Thank you for the replies, but I was here simply to share a story from my perspective at a certain point of my life.  I wasn't trying to offend you or anything.

  I did prove my self a moron once again with a title like that and an incoherent crap of an essay pack into one paragraph.  I can understand why you wouldn't want to read this.


----------



## stefwills (6 Dec 2007)

I'm no expert, but I do believe you have to right mindset now. Some are here for the free education, and some are here for exactly what you said, to put their lives on the line for something they believe in. I know I am here to save lives as a nurse in the field, it's all I want to do and if the CF dosn't see it in me, I'll apply next year. 
    
     You seem to be thinking alot better now, and from what you have said, I think you will do just fine.

Good luck!


----------



## AmphibousAssult (3 Jan 2008)

If this person is whom I think it is, I was on your IAP Mr. Kariz. I can honestly say that on the IAP that Mr. Kariz attended people who should under no circumstances have passed somehow managed to do so. Despite the lack of grammar (mines shit too) and a few remarks in his post which we could write off as a bit of a rant, it does sound to me as if you have matured greatly from when I was your FTP on IAP. Having previous experience in the reserves before I came to IAP was a great advantage for me to have, it also gave me a bit of perspective with which to gauge the performance of myself and my peers. Honestly Mr. Kariz if you are whom I think you are I was quite disturbed by your performance on IAP. Your best bet at finding a career in the CF would probably be to attend a Civilian university, work hard, get a degree, and apply as a Sig O. In that time do as others have suggested and join the reserves.


----------



## Meridian (4 Jan 2008)

ddkariz said:
			
		

> Those people were not there for free education; they were willing to put their lives on the line for something important.

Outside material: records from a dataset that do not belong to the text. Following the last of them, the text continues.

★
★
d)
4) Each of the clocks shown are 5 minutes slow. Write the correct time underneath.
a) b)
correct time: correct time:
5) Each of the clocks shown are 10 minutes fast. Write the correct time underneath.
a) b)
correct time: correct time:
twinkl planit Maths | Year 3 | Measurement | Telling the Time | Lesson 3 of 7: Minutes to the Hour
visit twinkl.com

Well, I'm not sure I would go that far. I wasn't on your IAP, but I can attest that quite a few of the RMC colleagues I was with during my IAP WERE there for the free education.  Or the free pilot training.   Of course, there were many who were there for the right reasons as well.   Cest la vie.

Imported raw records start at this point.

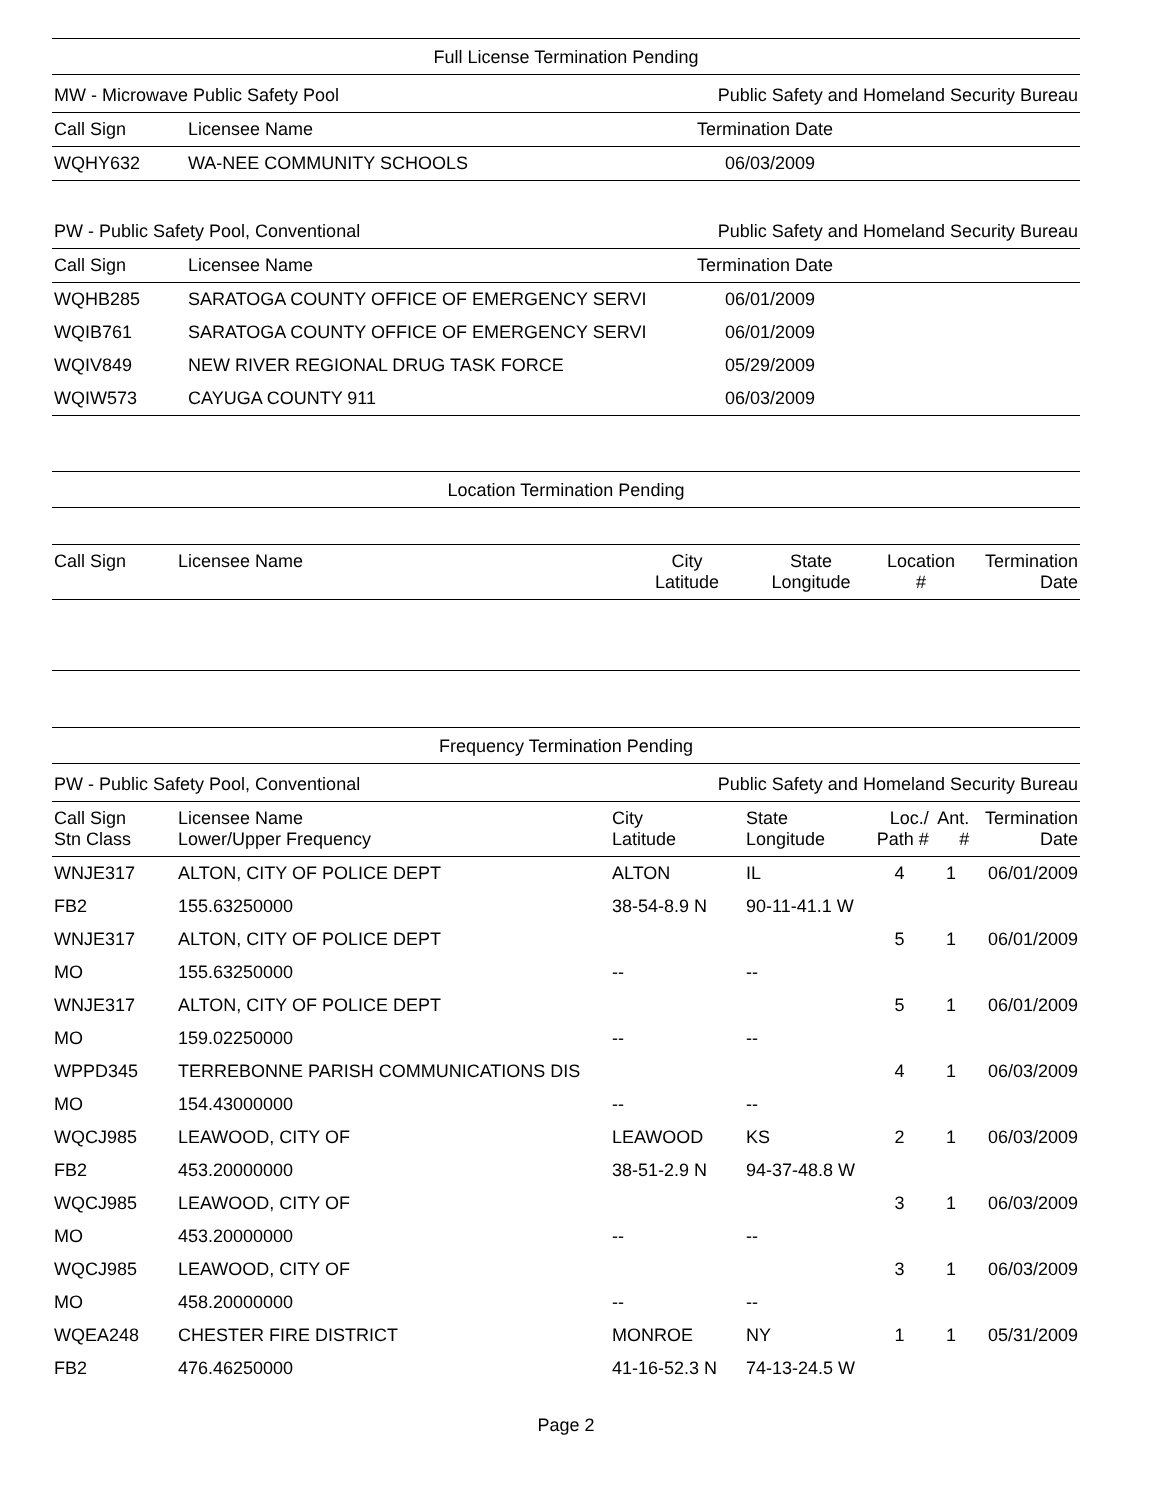Full License Termination Pending
MW - Microwave Public Safety Pool Public Safety and Homeland Security Bureau
| Call Sign | Licensee Name | Termination Date |
| --- | --- | --- |
| WQHY632 | WA-NEE COMMUNITY SCHOOLS | 06/03/2009 |
PW - Public Safety Pool, Conventional Public Safety and Homeland Security Bureau
| Call Sign | Licensee Name | Termination Date |
| --- | --- | --- |
| WQHB285 | SARATOGA COUNTY OFFICE OF EMERGENCY SERVI | 06/01/2009 |
| WQIB761 | SARATOGA COUNTY OFFICE OF EMERGENCY SERVI | 06/01/2009 |
| WQIV849 | NEW RIVER REGIONAL DRUG TASK FORCE | 05/29/2009 |
| WQIW573 | CAYUGA COUNTY 911 | 06/03/2009 |
Location Termination Pending
| Call Sign | Licensee Name | City Latitude | State Longitude | Location # | Termination Date |
| --- | --- | --- | --- | --- | --- |
Frequency Termination Pending
PW - Public Safety Pool, Conventional Public Safety and Homeland Security Bureau
| Call Sign Stn Class | Licensee Name Lower/Upper Frequency | City Latitude | State Longitude | Loc./ Path # | Ant. # | Termination Date |
| --- | --- | --- | --- | --- | --- | --- |
| WNJE317 | ALTON, CITY OF POLICE DEPT | ALTON | IL | 4 | 1 | 06/01/2009 |
| FB2 | 155.63250000 | 38-54-8.9 N | 90-11-41.1 W | | | |
| WNJE317 | ALTON, CITY OF POLICE DEPT | | | 5 | 1 | 06/01/2009 |
| MO | 155.63250000 | -- | -- | | | |
| WNJE317 | ALTON, CITY OF POLICE DEPT | | | 5 | 1 | 06/01/2009 |
| MO | 159.02250000 | -- | -- | | | |
| WPPD345 | TERREBONNE PARISH COMMUNICATIONS DIS | | | 4 | 1 | 06/03/2009 |
| MO | 154.43000000 | -- | -- | | | |
| WQCJ985 | LEAWOOD, CITY OF | LEAWOOD | KS | 2 | 1 | 06/03/2009 |
| FB2 | 453.20000000 | 38-51-2.9 N | 94-37-48.8 W | | | |
| WQCJ985 | LEAWOOD, CITY OF | | | 3 | 1 | 06/03/2009 |
| MO | 453.20000000 | -- | -- | | | |
| WQCJ985 | LEAWOOD, CITY OF | | | 3 | 1 | 06/03/2009 |
| MO | 458.20000000 | -- | -- | | | |
| WQEA248 | CHESTER FIRE DISTRICT | MONROE | NY | 1 | 1 | 05/31/2009 |
| FB2 | 476.46250000 | 41-16-52.3 N | 74-13-24.5 W | | | |
Page 2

If I were you, Id be considering these 5 options:

1 - Apply ROTP.  This may or may not be hard for you depending on your recent grades (which shows youve turned it around, or not), your essay, interview, etc.    I wouldn't count on RMC, and as a matter of fact, if I were you, I'd push Civilian University so as not to throw away any credits you already have attained. That's just me.

2. - Apply CEOTP.   If you want to be in engineering, this may or may not be more difficult as not all Eng trades are CEOTP eligible.  Also, from what CFRCs have told me, this is a very competitive program given the usual number of spots, and the military seems a bit cautious with this program.

3 - Apply to the Reserves, either as RESO or as an NCM.  See if you really do like it, and build the leadership skills there.

4 - Complete your degree (you need it anyway to be an officer) with no ties to the military, and apply DEO when you are done, with the added maturity and stability that will bring you.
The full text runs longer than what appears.